Rutter also points out the overwhelming popularity of the annual Celebrate Brooklyn! Performing Art Festival as an indicator of Park Slope’s vitality. "And," he says, "the Park itself is a huge draw."
He’s right. Not only is Park Slope an option for people unable (or simply unwilling) to pay what is asked for comparable properties in Manhattan, but the neighborhood has begun drawing families who could afford to live in Manhattan, but who instead have chosen to live and raise their children in the relative quiet of The Slope.
It will be interesting to watch how this second reversal of Park Slope’s fortunes will change the face of the neighborhood. Stephen Levinson, 28, has lived in The Slope for over five years, and has watched some of the more recent changes from the inside. "The boundaries of ‘hip’ Park Slope have definitely expanded," Levinson says. "Friends of mine are getting apartments past 14th Street, into the 20s, and the 5th Avenue border is kind of getting fuzzy."
From a purely urban-renewal perspective, things could hardly be better in Park Slope. Levinson recalls what the now-thriving 5th Avenue strip looked like when he moved to the area. "There were a lot of dusty, run-down old antiques shops when I moved in. Less than a year later, the whole street was full of vintage clothing and record stores and some pretty good restaurants. There are more young people in the area, too. Five years ago, I was the youngest person in my building."
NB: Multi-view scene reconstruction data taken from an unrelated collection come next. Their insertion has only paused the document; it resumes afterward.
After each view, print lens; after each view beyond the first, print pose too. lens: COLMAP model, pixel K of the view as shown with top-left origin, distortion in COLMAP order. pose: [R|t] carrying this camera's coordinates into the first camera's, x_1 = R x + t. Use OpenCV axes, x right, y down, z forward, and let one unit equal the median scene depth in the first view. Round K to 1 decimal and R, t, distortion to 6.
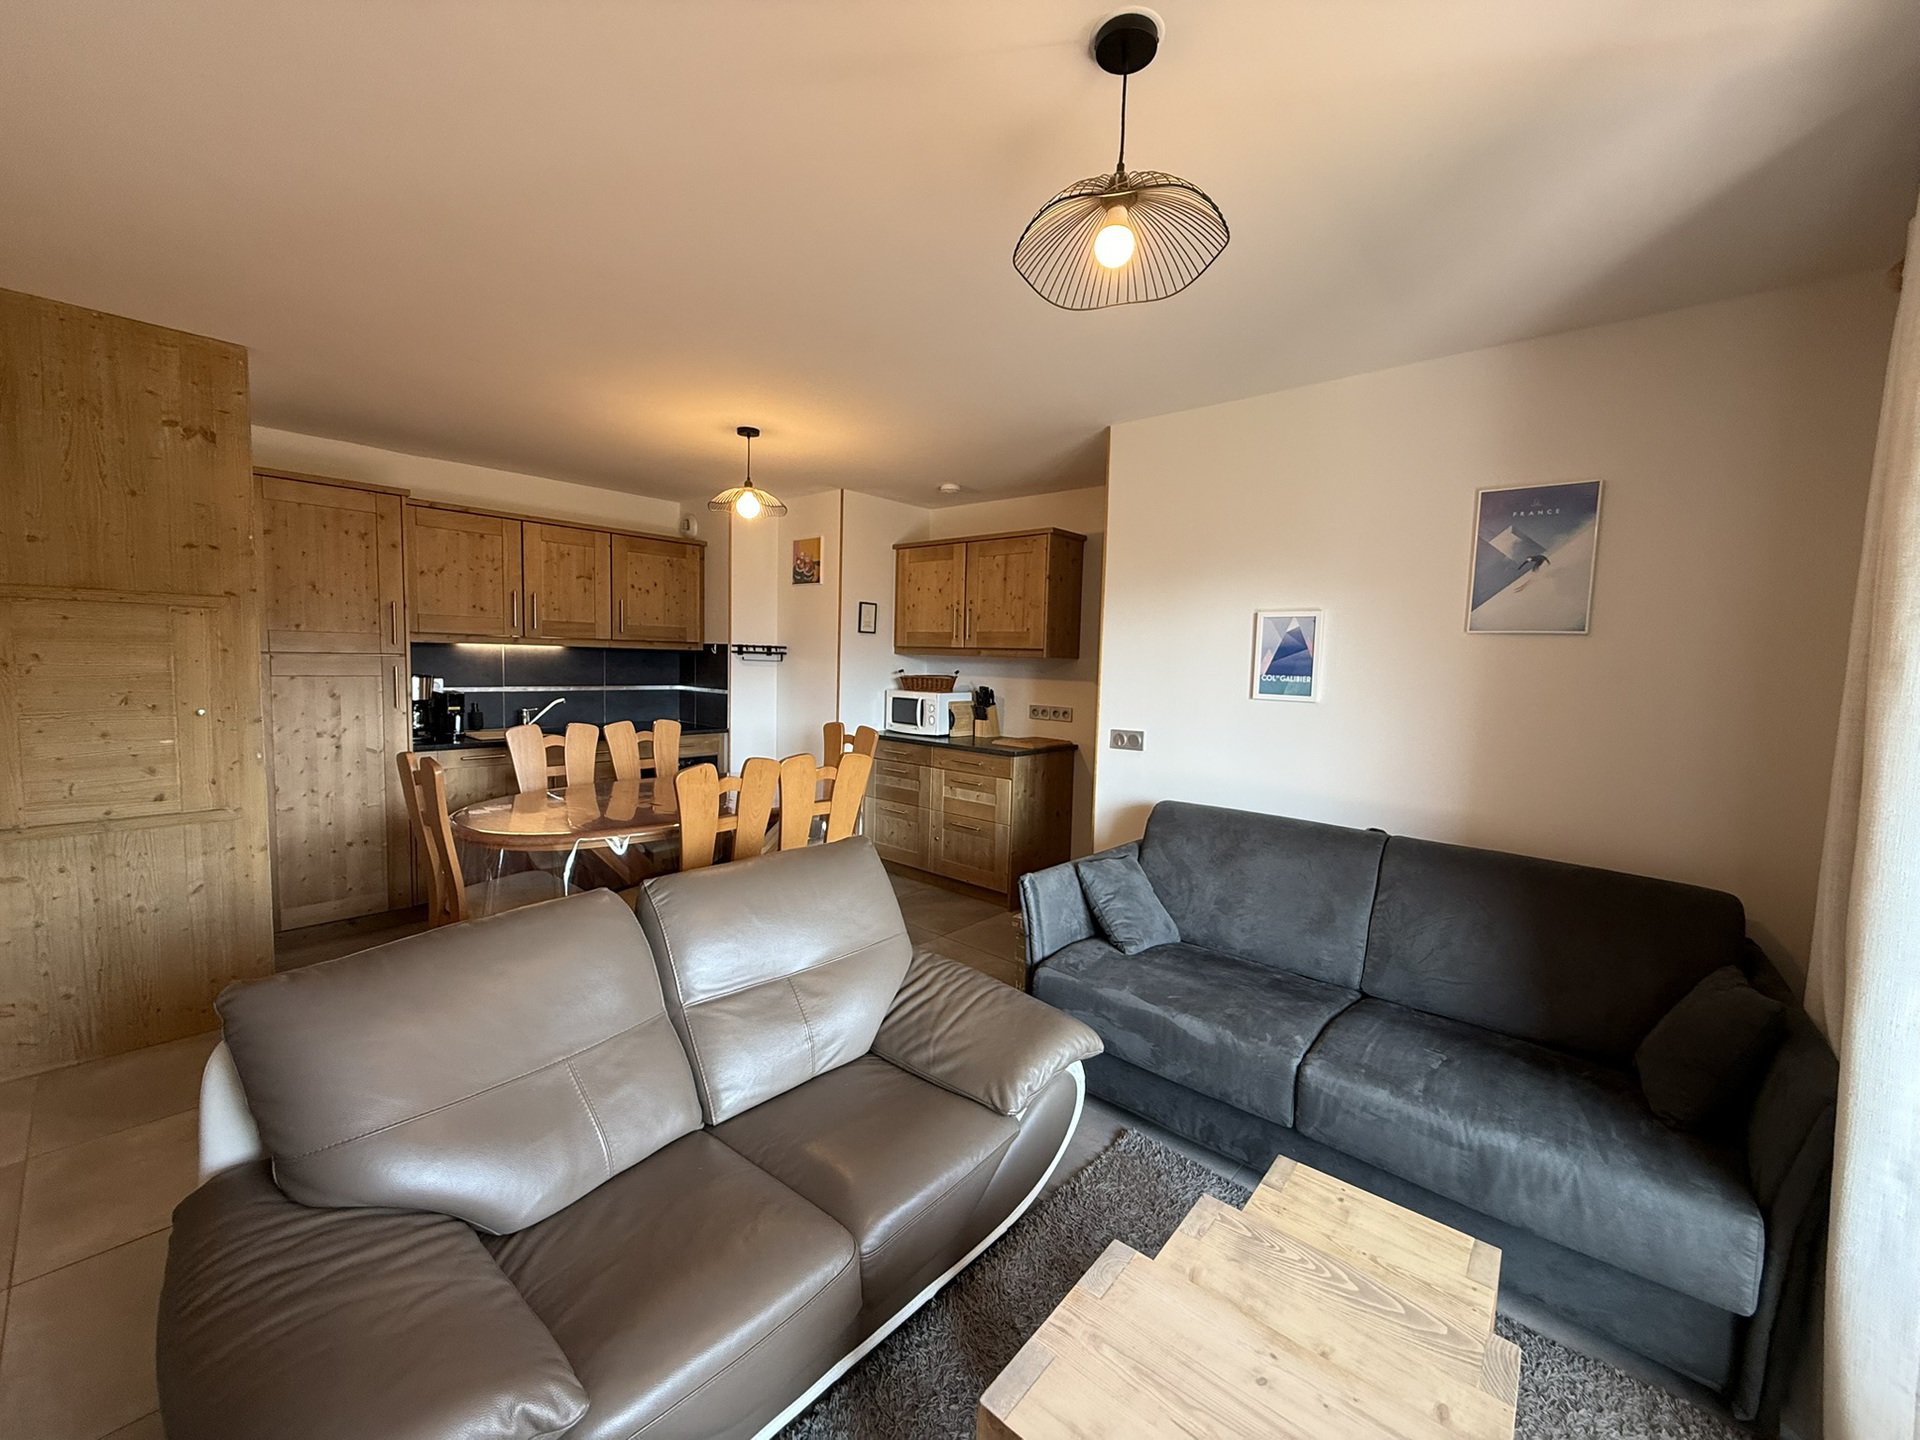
lens RADIAL K [[763.8, 0, 949.1], [0, 763.8, 717.1], [0, 0, 1]] dist [0.000529, 0.000504]
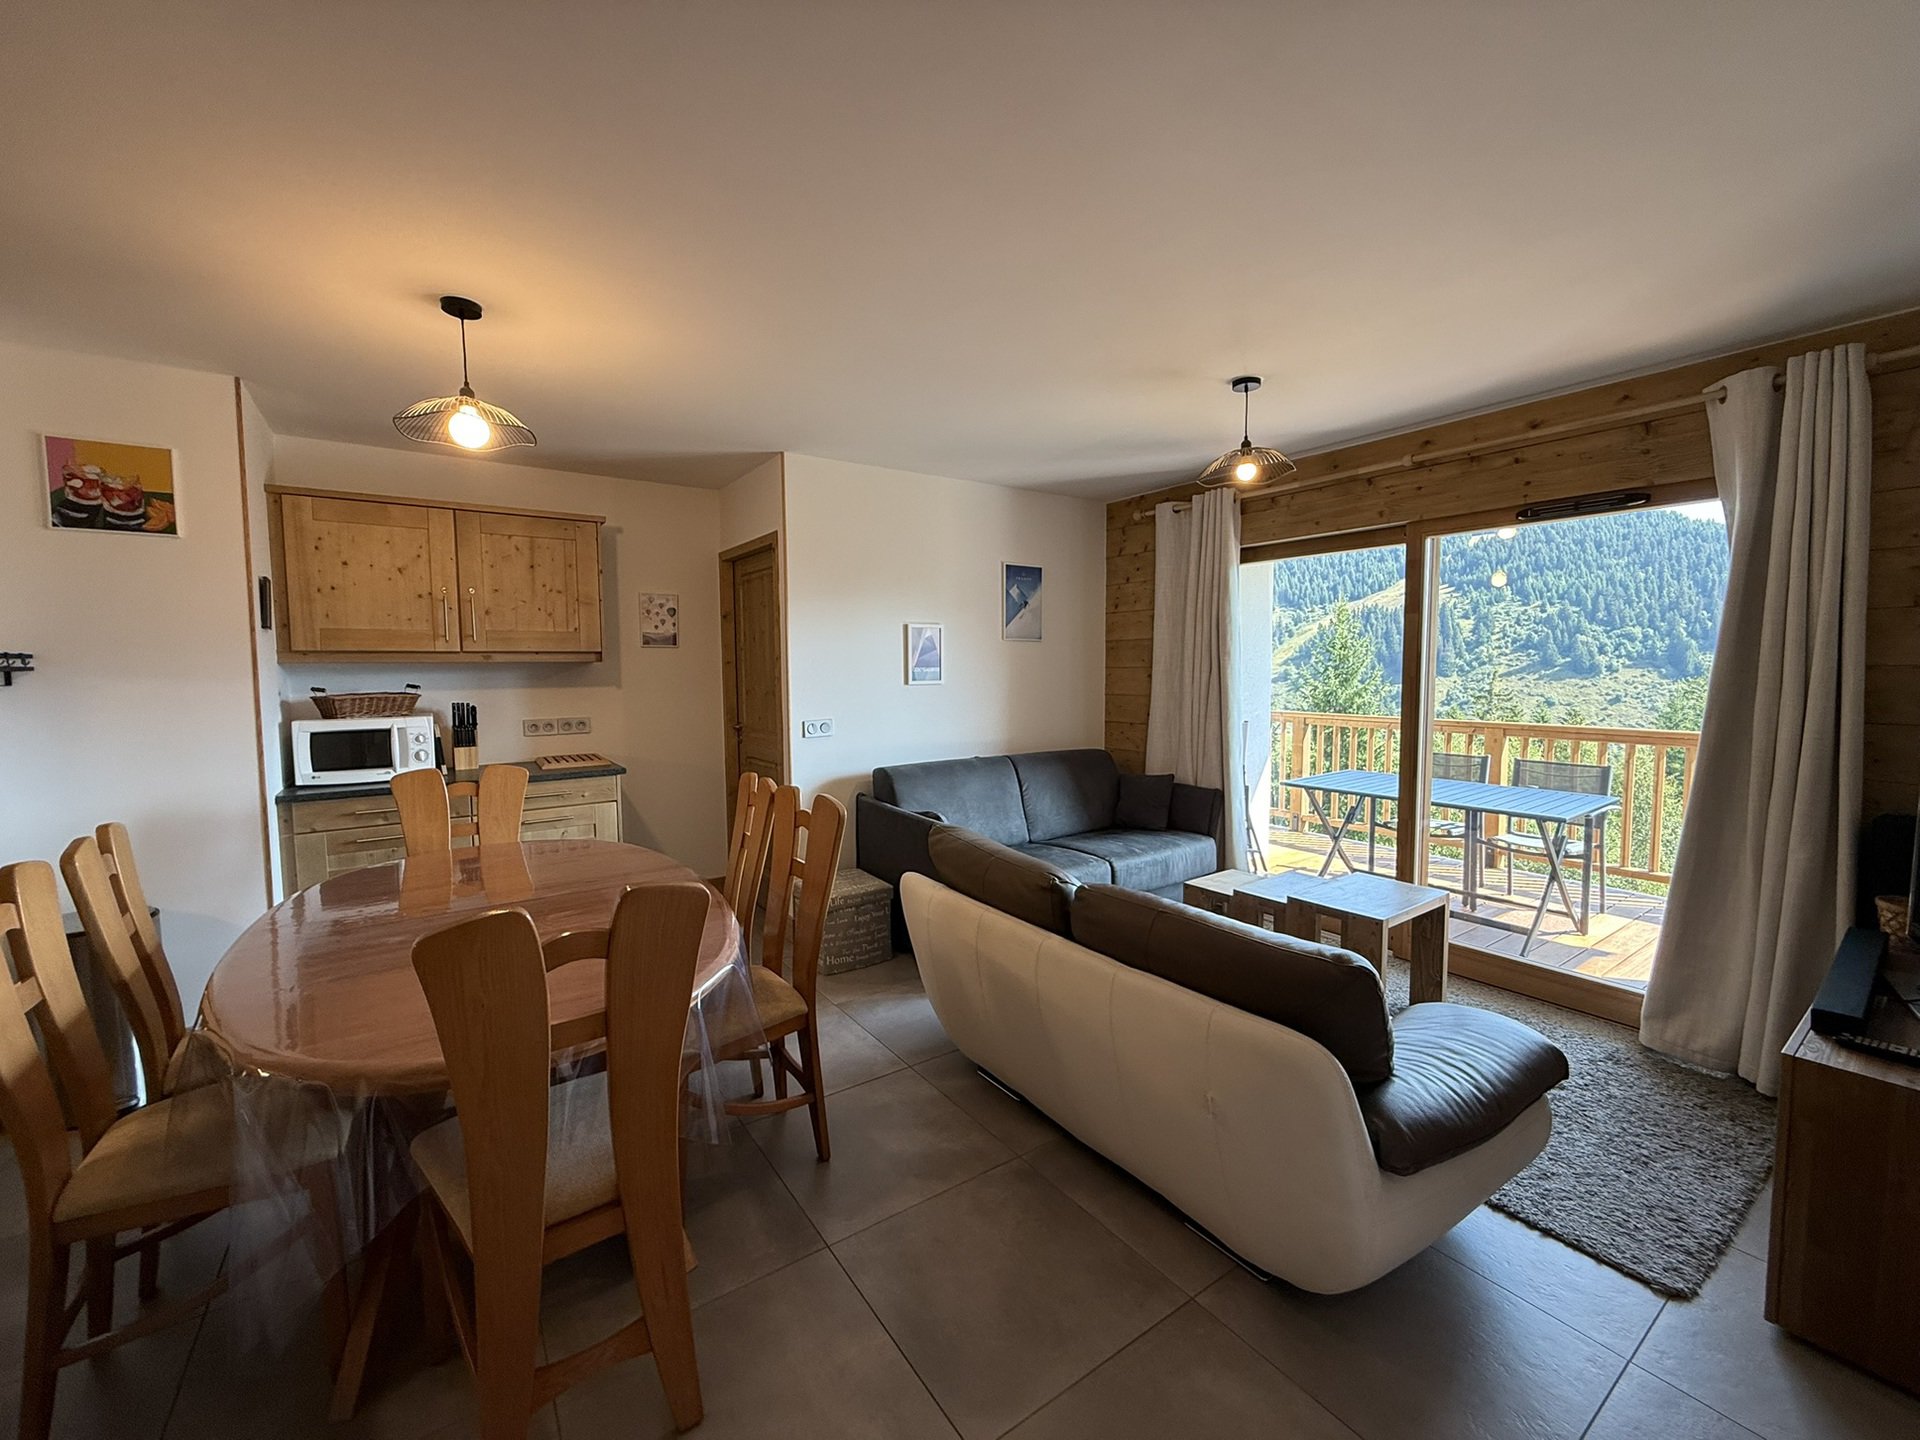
lens RADIAL K [[764.4, 0, 953.7], [0, 764.4, 717.2], [0, 0, 1]] dist [0.000843, -0.000235]
pose [[0.230372, -0.095996, 0.968356, -0.608893], [0.092344, 0.992788, 0.076449, -0.041060], [-0.968711, 0.071810, 0.237575, 0.370063]]
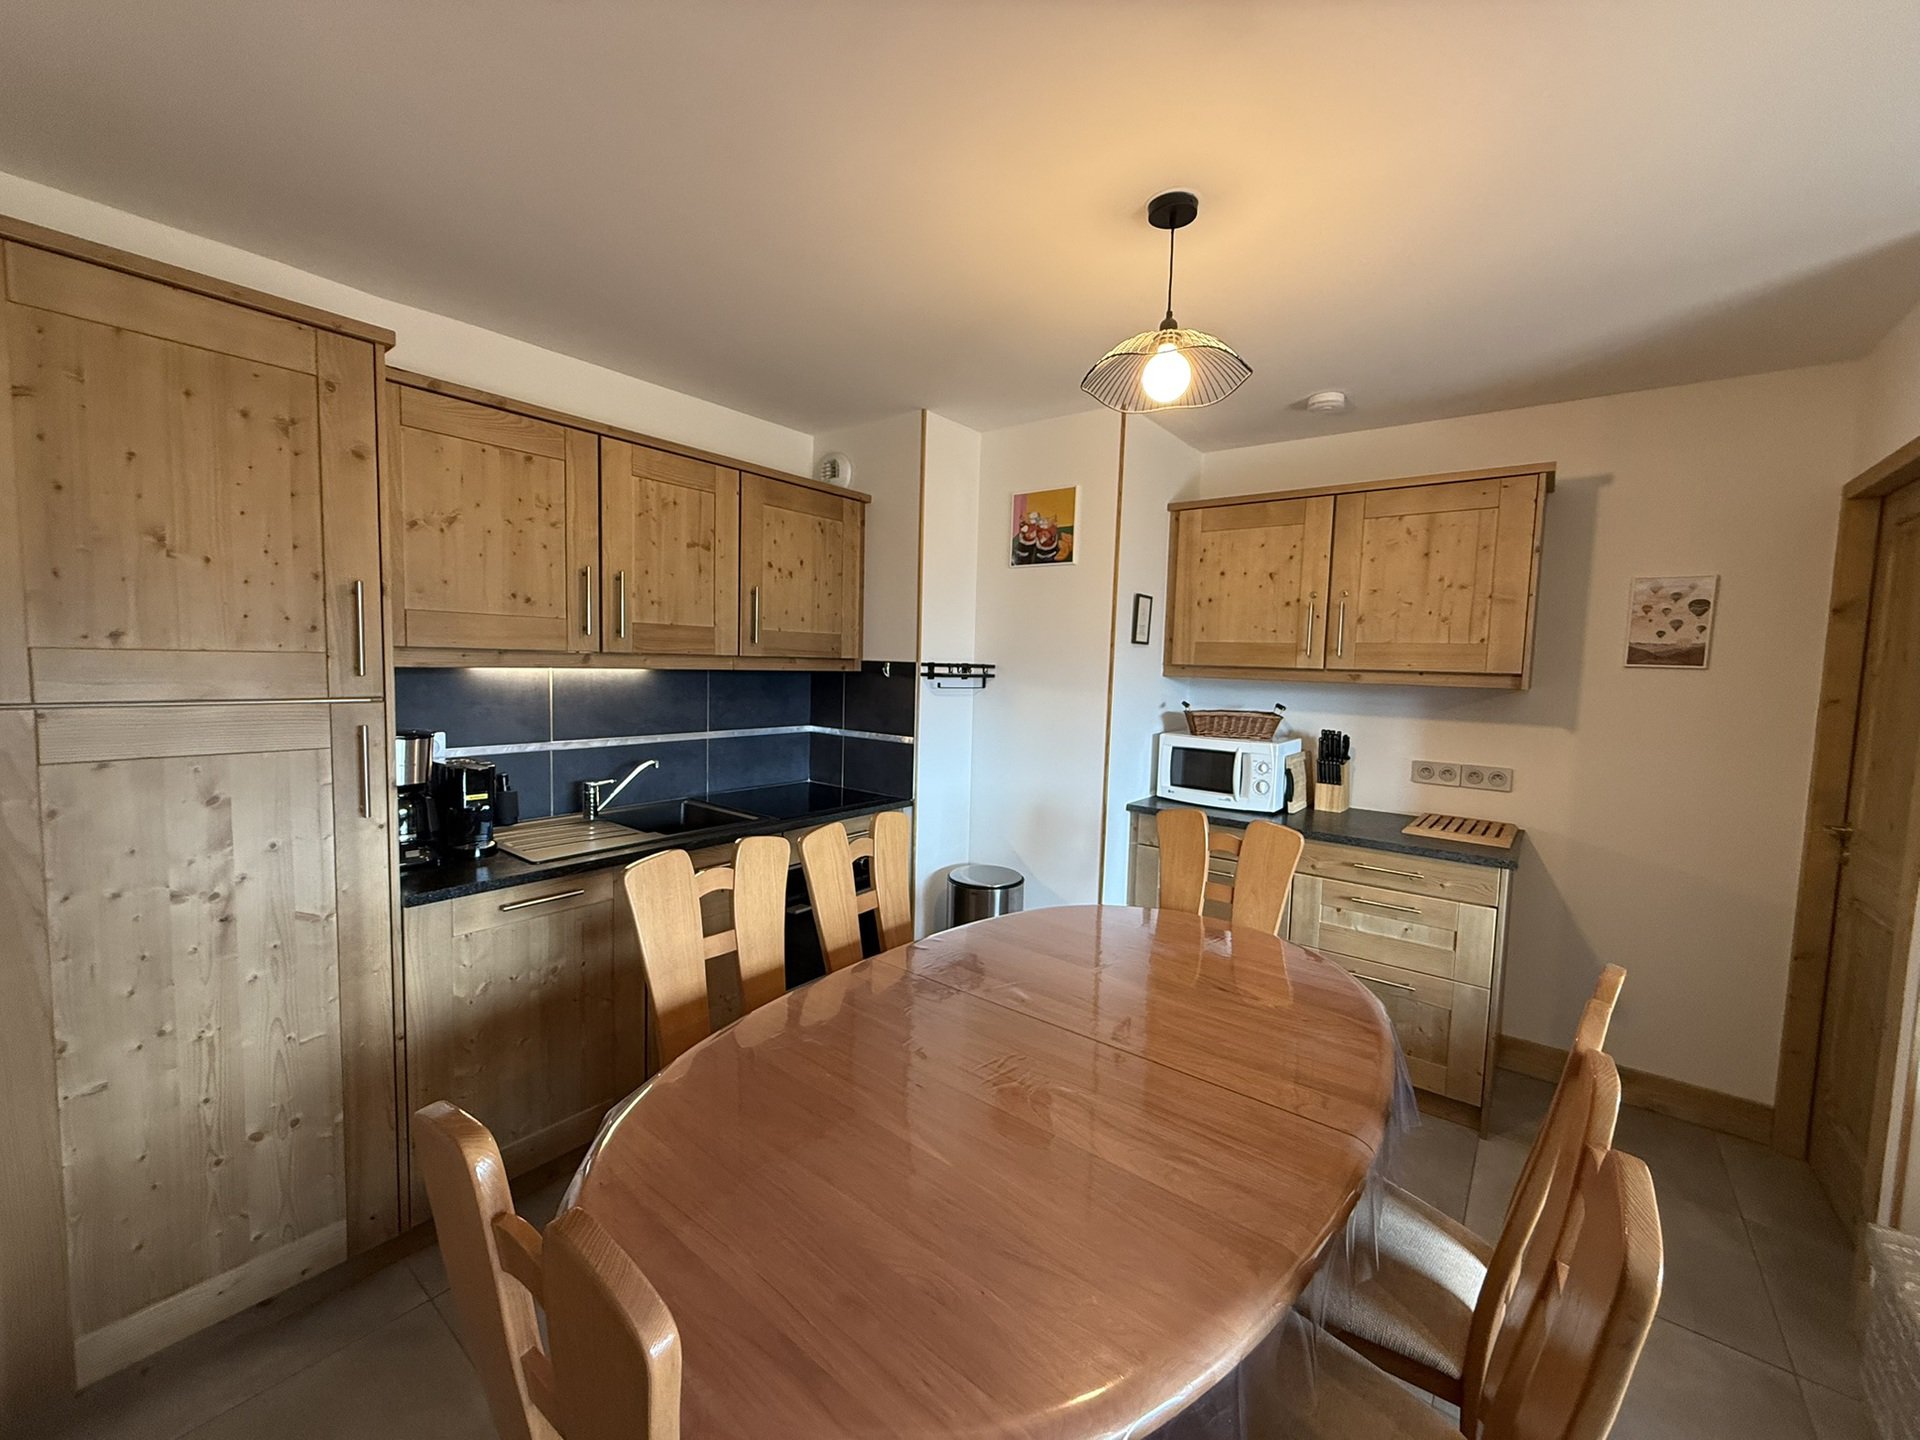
lens RADIAL K [[763.8, 0, 949.1], [0, 763.8, 717.1], [0, 0, 1]] dist [0.000529, 0.000504]
pose [[0.998058, -0.004867, 0.062106, -0.322890], [0.005018, 0.999985, -0.002270, -0.053885], [-0.062094, 0.002577, 0.998067, 0.419356]]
As more and more affluent people choose to settle in the area, however, long-time residents and those wishing to live here for The Slope’s relative affordability may find themselves pushed out of the market by prices beyond their means. Building owners anxious to sell high may not have their tenants’ best interests at heart when it comes to the bottom line, and many people whose families carved out lives for themselves in the wake of the first "white flight" from the area may be forced to take their business elsewhere. Says one Slope resident, "You can just see the borders of the "acceptable" blocks expanding. When I moved in, one of my neighbors told me that five or six years ago, she’d wake up to the sound of gunfire in the middle of the night, and now just one block down from my place there are professional families with dogs and SUVs sending their kids off to school in the morning without a second thought."
As The Slope morphs yet again, of interest and concern to some is the neighborhood’s increasing homogeneity. Though many residents insist that one of the charms of the area is its broad spectrum of cultural and ethnic diversity, the heart of Park Slope has become largely the domain of upper-middle class white families, Peruvian and Thai restaurants notwithstanding. A substantial number of residents feel that there are a few too many bankers nesting in The Slope and not enough "real people."
Is Brooklyn headed the way of Manhattan, with gentrification run rampant and alternating Gaps and Starbucks on every corner? Will people soon look back fondly on the days when a three-bedroom condo in Park Slope could be had for under a million dollars? Or will the economy take the city for another ride and level the playing field again? Only time will tell–and Park Slope has proven it can survive the wait.
Ms. Fons is associate editor of The Cooperator.